His suicide underscores the grave situation facing provincial economies.
The Bank of Korea said yesterday that large retailers operating in provinces saw negative growth for the first time since 1998.
One company at the Hanam industrial complex in Gwangju recently went out of business. Though the electronics components supplier had posted annual sales of seven billion won (five million U.S. dollars), it collapsed under the weight of soaring commodity prices and high interest rates 20 years after its foundation.
GM Daewoo Auto and Technologys decision to temporarily stop production from next month has sent car parts manufacturers in Daegu into a panic. One auto parts supplier in Busan has sent its workers on leave when its operational capacity dropped below 50 percent. Workers at two neighboring companies are also on a collective 10-day leave. Yet another in the area is reviewing a second restructuring following the first in September that cut 40 employees.
The distress has also spread to the shipbuilding industry.
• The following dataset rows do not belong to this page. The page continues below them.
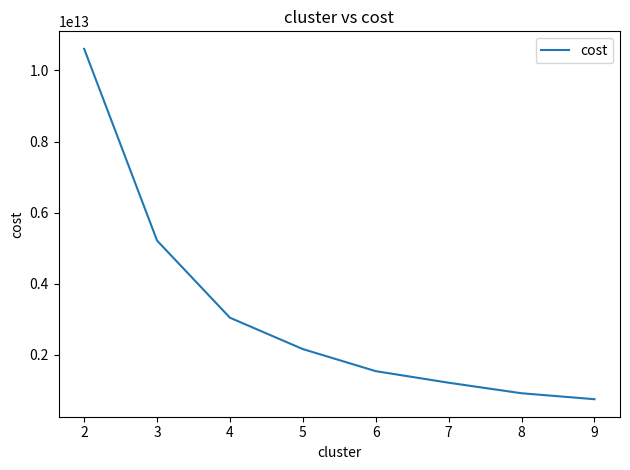

Rank the categories by value from highest to lowest.

2, 3, 4, 5, 6, 7, 8, 9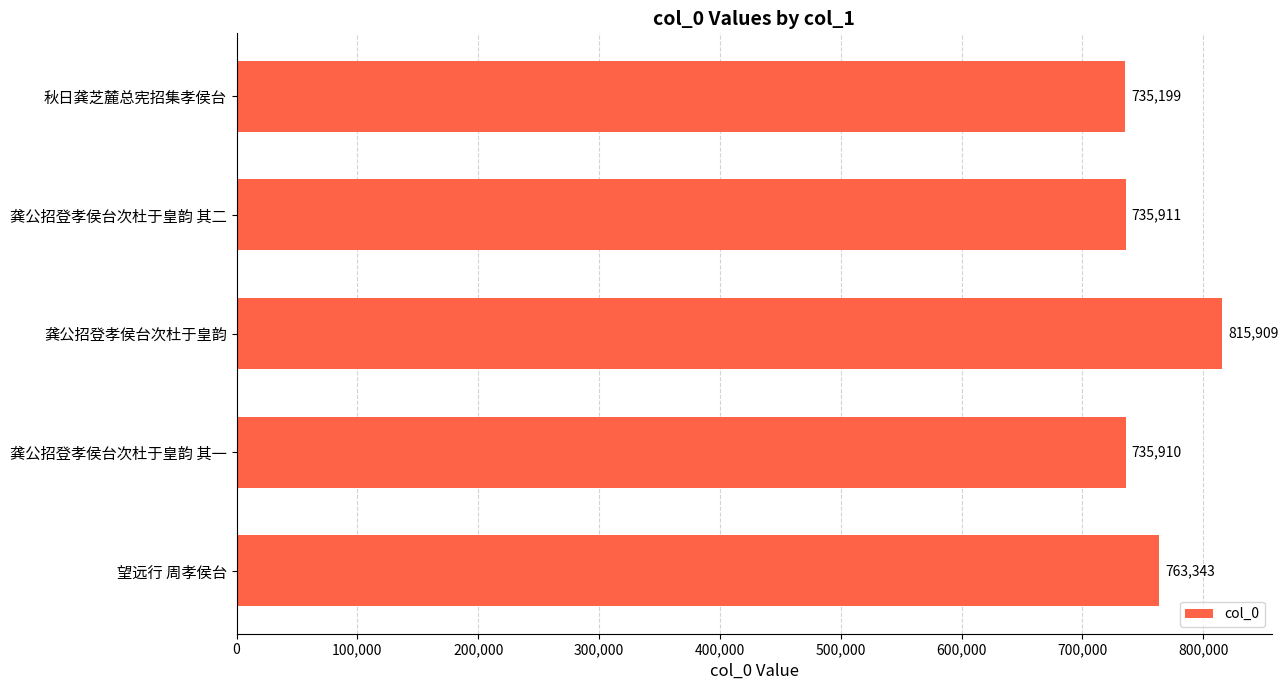

What is the sum of all values?

3786272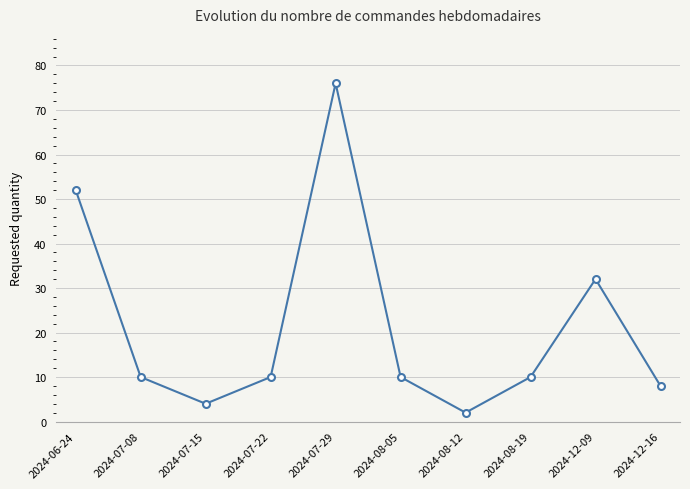

What is the sum of the values at 2024-08-12 and 2024-07-15?

6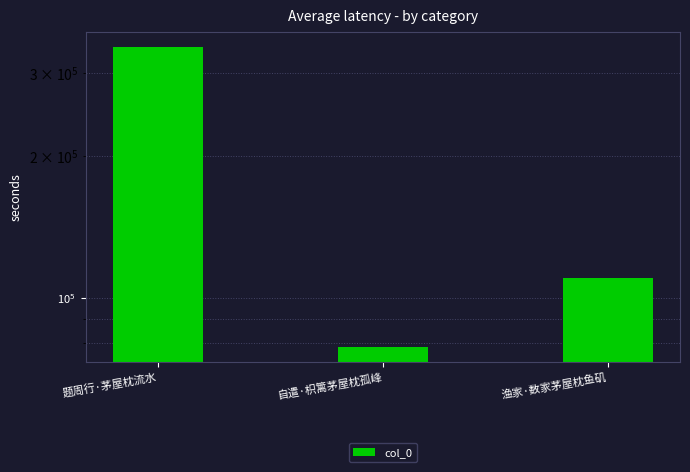

What is the smallest value displayed?

78556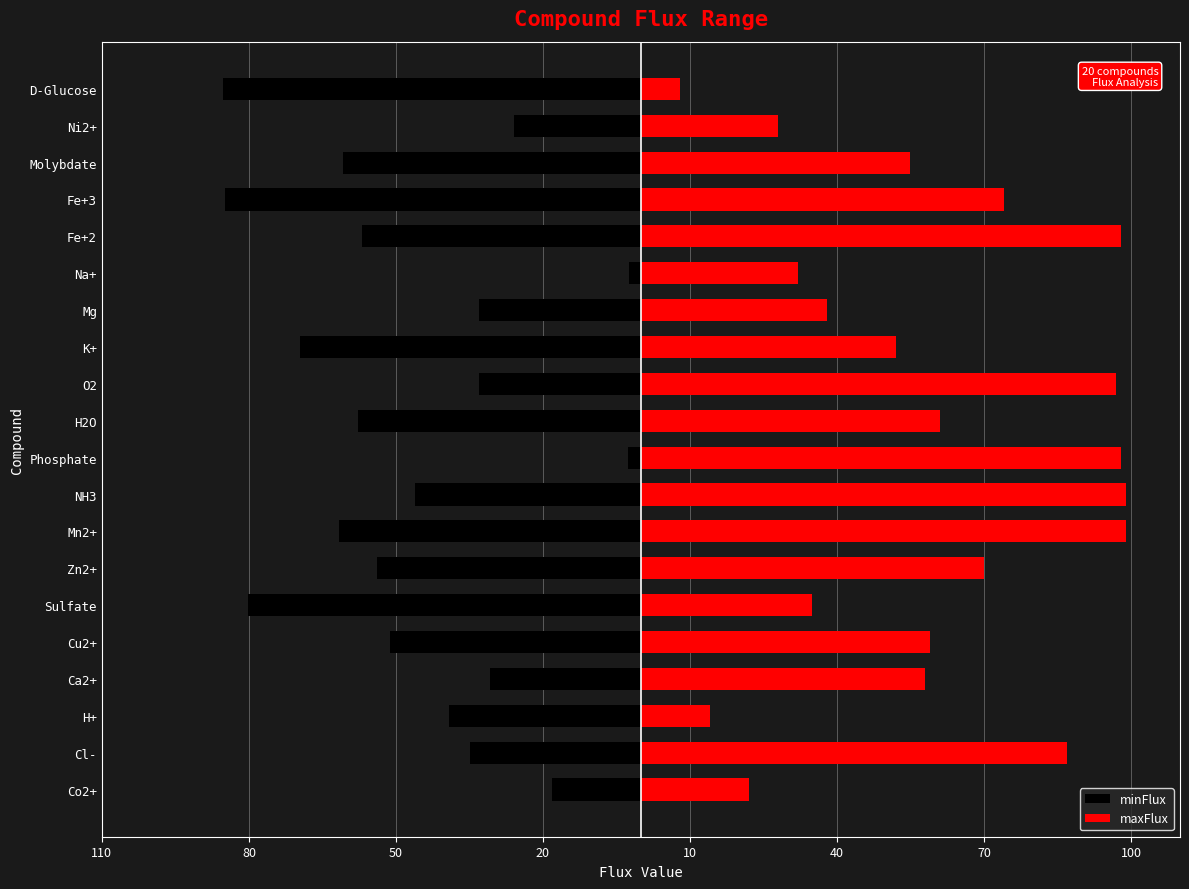

What is the sum of the maxFlux values at Ca2+ and H2O?

119.0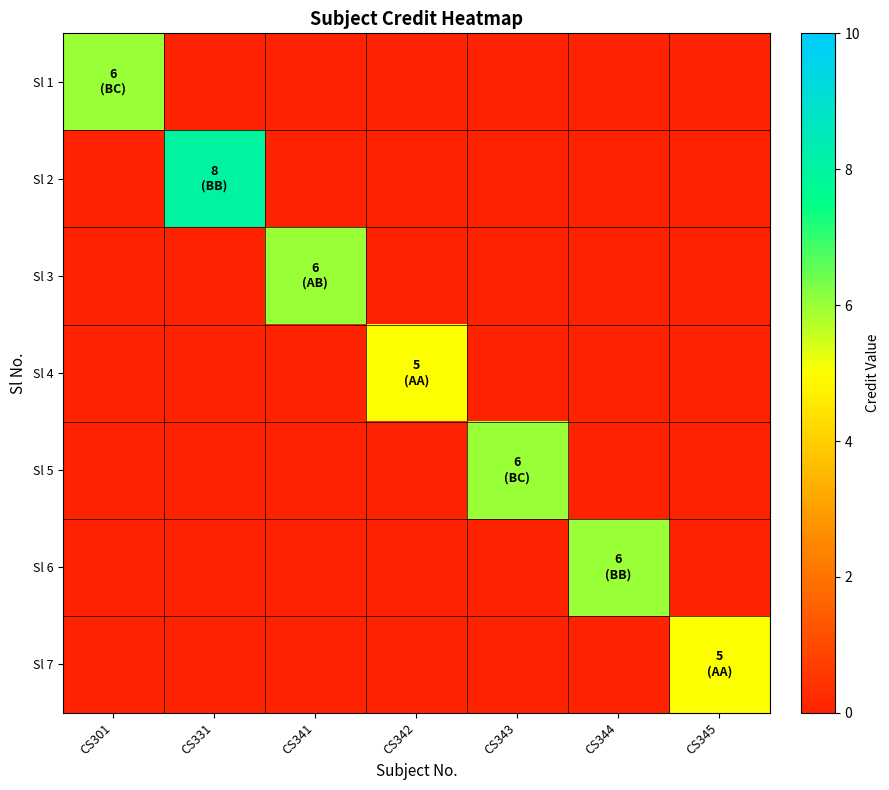

Reading right to left, extract all data points from this chart.

Sl 1: CS345=0	CS344=0	CS343=0	CS342=0	CS341=0	CS331=0	CS301=6
Sl 2: CS345=0	CS344=0	CS343=0	CS342=0	CS341=0	CS331=8	CS301=0
Sl 3: CS345=0	CS344=0	CS343=0	CS342=0	CS341=6	CS331=0	CS301=0
Sl 4: CS345=0	CS344=0	CS343=0	CS342=5	CS341=0	CS331=0	CS301=0
Sl 5: CS345=0	CS344=0	CS343=6	CS342=0	CS341=0	CS331=0	CS301=0
Sl 6: CS345=0	CS344=6	CS343=0	CS342=0	CS341=0	CS331=0	CS301=0
Sl 7: CS345=5	CS344=0	CS343=0	CS342=0	CS341=0	CS331=0	CS301=0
The two economic pillars of the southeastern coastal city of Ulsan -- Hyundai Heavy Industries and Hyundai Mipo Dockyard usually receive around 10 shipbuilding orders a month but have received nothing since last month.
SK Ulsan Complex temporarily shut down its naphtha cracking center Oct. 27, a first since the companys foundation 46 years ago.
Provincial economies are bearing the brunt of the economic slowdown, but have failed to produce effective countermeasures.
Sales at large retail stores in the provinces fell in the third quarter, a first since the 1997-98 financial crisis. A central bank report on provincial economies said the retail sales index for large provincial retailers dropped 1.1 percent in the quarter from the same period last year.
The fall is the first for the index since 1998. Sales dropped 1.3 percent at department stores and 1.2 percent at large retail stores. The growth of manufacturing output also slowed to 5.9 percent year-on-year from 9.9 percent in the second quarter.
Unemployment reached 2.9 percent in the third quarter, unchanged from the same period last year. The number of new jobs, however, was 171,000, down from 216,000 in the same period last year.